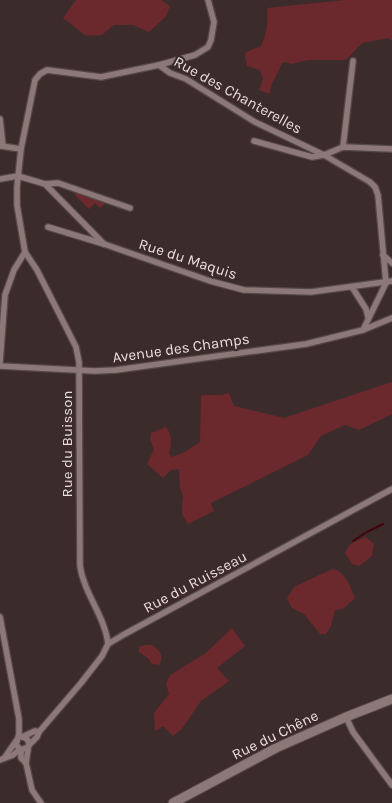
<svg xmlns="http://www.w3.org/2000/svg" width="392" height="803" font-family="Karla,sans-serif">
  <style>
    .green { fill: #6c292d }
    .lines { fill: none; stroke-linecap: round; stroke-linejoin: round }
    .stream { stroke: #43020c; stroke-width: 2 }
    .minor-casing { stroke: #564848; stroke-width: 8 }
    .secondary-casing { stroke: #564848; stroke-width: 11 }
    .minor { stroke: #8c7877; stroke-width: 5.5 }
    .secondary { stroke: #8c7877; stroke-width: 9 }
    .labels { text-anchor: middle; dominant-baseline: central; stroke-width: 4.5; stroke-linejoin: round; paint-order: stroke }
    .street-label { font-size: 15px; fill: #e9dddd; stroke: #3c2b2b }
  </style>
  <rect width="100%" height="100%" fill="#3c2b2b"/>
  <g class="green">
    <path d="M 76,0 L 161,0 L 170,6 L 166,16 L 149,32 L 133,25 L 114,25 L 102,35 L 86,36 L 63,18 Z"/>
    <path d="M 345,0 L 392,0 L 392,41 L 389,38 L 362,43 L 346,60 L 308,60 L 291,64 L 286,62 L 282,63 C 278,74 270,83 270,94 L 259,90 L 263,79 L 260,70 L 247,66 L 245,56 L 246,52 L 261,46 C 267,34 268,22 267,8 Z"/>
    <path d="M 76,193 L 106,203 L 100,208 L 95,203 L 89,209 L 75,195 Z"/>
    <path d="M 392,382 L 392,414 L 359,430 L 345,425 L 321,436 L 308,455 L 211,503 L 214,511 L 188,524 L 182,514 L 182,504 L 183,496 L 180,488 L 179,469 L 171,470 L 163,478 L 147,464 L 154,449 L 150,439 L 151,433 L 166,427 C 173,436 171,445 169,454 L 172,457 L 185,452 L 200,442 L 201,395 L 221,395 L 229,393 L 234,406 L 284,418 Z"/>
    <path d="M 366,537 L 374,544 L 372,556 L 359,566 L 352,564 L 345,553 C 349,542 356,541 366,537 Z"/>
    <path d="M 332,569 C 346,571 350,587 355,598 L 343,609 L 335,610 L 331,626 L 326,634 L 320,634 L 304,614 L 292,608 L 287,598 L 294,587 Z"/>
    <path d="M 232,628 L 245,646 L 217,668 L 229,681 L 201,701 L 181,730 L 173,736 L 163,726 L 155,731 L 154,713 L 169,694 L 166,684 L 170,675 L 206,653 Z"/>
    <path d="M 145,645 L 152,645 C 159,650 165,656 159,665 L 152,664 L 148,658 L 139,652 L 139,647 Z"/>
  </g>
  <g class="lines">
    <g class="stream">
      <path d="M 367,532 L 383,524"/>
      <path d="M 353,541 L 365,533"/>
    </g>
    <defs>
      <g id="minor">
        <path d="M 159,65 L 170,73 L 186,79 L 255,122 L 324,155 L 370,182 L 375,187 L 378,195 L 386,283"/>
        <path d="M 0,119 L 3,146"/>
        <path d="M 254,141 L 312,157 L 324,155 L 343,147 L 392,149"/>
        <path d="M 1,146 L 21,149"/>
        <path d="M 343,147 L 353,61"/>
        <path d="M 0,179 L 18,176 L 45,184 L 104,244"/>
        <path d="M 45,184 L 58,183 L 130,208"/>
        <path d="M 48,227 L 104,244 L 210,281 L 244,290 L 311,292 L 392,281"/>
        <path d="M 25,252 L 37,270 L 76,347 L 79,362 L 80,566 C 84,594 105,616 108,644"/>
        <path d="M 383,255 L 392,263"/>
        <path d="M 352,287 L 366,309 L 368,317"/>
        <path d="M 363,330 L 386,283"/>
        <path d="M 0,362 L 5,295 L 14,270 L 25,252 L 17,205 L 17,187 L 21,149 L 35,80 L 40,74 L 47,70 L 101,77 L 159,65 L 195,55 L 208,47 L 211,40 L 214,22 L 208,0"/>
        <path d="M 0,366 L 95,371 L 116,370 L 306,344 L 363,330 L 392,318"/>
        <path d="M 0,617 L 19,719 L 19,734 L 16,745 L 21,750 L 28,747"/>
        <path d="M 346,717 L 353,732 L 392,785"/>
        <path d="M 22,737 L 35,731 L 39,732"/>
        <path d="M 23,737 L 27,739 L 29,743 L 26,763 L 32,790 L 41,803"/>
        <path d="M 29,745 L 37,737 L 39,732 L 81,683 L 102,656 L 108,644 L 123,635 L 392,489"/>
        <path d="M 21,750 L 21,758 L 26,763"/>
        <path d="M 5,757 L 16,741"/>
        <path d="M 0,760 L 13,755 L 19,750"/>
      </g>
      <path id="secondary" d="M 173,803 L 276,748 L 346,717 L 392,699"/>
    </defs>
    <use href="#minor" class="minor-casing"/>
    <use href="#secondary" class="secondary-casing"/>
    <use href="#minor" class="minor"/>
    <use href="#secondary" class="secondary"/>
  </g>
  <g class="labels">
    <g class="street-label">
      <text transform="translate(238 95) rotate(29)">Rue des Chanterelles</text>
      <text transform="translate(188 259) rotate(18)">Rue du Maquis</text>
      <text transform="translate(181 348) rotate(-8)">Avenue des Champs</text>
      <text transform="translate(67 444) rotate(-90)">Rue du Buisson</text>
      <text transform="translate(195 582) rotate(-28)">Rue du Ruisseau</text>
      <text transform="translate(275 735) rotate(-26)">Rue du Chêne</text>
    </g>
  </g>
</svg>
--- --- ---
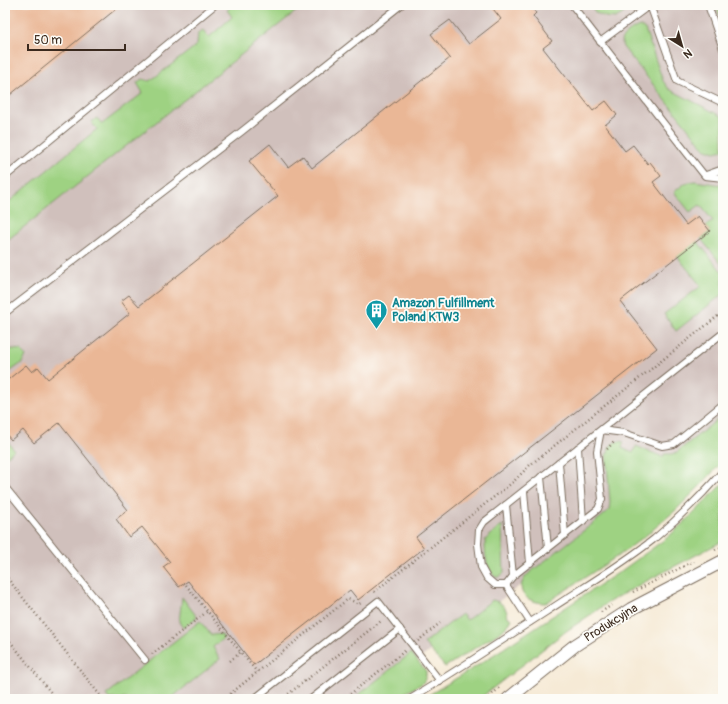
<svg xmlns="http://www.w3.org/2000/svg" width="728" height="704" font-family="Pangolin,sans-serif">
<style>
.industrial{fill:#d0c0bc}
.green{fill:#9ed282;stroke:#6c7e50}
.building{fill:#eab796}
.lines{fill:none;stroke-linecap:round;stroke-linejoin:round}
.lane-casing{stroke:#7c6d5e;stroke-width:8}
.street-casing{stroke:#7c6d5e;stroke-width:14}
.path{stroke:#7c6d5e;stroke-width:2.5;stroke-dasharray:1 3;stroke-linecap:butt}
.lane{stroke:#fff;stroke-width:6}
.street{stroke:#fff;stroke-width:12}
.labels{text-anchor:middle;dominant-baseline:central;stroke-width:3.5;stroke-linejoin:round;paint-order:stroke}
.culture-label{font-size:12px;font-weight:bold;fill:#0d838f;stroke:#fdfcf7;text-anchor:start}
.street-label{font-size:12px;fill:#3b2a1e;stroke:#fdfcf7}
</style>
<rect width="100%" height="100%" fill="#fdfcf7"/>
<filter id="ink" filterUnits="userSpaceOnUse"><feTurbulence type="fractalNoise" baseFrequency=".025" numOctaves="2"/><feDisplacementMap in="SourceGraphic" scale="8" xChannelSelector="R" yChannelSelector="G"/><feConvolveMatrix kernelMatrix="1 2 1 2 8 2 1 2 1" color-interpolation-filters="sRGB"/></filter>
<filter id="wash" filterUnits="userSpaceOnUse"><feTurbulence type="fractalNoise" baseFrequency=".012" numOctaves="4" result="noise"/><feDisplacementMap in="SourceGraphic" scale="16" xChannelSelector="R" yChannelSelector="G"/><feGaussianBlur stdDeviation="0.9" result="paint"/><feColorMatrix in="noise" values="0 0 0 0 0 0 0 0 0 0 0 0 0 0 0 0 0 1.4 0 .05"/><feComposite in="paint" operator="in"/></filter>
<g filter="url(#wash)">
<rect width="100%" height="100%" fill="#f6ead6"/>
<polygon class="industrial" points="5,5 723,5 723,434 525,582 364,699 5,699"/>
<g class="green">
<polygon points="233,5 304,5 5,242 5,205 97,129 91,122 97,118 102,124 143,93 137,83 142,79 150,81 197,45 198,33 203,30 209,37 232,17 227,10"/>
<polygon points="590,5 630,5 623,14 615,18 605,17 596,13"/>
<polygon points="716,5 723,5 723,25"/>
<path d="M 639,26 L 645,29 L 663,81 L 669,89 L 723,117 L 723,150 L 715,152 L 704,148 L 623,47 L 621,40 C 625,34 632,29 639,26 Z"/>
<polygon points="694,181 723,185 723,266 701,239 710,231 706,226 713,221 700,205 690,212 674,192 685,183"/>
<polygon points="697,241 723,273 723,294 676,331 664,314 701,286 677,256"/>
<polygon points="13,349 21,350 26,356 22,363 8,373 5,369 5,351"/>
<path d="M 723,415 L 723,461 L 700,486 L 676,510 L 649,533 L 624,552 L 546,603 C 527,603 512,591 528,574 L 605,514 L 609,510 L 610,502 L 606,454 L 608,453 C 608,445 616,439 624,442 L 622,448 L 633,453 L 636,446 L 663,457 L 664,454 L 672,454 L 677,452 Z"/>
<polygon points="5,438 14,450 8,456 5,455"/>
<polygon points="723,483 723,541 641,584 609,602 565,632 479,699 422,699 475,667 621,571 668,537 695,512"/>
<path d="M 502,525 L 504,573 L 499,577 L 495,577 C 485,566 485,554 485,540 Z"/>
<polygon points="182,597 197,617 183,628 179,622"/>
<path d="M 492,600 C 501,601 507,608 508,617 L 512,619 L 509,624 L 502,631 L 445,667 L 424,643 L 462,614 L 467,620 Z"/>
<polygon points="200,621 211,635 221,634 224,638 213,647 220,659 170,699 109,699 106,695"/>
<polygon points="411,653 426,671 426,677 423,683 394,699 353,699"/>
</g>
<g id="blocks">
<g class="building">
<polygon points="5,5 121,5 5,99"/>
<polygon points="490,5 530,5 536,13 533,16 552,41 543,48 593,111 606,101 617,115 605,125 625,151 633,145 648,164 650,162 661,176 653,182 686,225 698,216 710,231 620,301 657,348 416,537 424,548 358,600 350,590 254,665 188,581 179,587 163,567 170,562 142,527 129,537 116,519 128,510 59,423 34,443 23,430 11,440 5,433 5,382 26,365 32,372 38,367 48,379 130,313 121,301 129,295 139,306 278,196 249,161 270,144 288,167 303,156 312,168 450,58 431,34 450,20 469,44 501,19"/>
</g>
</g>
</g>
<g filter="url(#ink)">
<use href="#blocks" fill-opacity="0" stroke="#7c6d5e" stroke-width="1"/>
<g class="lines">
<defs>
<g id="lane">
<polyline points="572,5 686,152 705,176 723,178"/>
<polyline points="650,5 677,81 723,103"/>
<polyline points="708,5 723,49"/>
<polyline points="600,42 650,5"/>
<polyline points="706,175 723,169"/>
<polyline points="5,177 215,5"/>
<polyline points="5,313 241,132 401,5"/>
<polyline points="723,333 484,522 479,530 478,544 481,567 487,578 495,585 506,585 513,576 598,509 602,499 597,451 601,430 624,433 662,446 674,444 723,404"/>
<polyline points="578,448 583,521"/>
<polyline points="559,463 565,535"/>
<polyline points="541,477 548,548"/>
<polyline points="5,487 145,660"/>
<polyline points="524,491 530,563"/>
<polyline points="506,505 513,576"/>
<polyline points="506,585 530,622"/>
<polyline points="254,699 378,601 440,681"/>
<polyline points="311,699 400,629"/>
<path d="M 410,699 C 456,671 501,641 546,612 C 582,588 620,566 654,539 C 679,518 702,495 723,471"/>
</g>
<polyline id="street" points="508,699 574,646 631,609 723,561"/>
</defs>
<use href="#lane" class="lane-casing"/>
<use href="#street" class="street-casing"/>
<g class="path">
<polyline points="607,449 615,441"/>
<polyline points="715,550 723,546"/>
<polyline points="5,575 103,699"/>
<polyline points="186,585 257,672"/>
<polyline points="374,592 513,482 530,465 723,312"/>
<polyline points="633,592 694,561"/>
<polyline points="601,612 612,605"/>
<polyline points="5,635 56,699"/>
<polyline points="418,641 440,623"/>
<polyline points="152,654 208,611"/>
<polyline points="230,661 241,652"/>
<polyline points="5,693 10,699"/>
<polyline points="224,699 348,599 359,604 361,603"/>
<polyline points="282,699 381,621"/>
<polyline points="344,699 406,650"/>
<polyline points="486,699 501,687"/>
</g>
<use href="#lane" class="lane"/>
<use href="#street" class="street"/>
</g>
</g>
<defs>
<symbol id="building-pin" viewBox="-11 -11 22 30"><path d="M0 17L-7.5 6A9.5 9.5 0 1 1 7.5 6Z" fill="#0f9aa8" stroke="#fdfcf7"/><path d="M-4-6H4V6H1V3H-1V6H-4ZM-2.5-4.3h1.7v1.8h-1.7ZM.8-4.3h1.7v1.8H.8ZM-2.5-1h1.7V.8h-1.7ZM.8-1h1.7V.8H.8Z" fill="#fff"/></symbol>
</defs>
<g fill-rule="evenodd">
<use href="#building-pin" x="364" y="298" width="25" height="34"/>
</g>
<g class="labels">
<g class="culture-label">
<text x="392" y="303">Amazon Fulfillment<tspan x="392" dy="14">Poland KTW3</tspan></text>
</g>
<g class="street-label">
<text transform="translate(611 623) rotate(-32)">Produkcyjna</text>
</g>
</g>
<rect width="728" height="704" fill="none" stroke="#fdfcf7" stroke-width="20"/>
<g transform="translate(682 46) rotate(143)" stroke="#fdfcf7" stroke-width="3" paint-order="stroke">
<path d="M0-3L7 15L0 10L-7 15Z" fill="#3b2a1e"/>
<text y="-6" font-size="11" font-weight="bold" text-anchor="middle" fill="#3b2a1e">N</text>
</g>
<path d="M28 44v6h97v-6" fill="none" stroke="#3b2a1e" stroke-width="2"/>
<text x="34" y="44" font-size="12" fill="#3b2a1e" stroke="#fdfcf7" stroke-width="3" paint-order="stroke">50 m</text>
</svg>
--- --- ---
• **Work task**
Tally the lines above that hold "scale" and write the result as a lone number.

• **Final answer**
2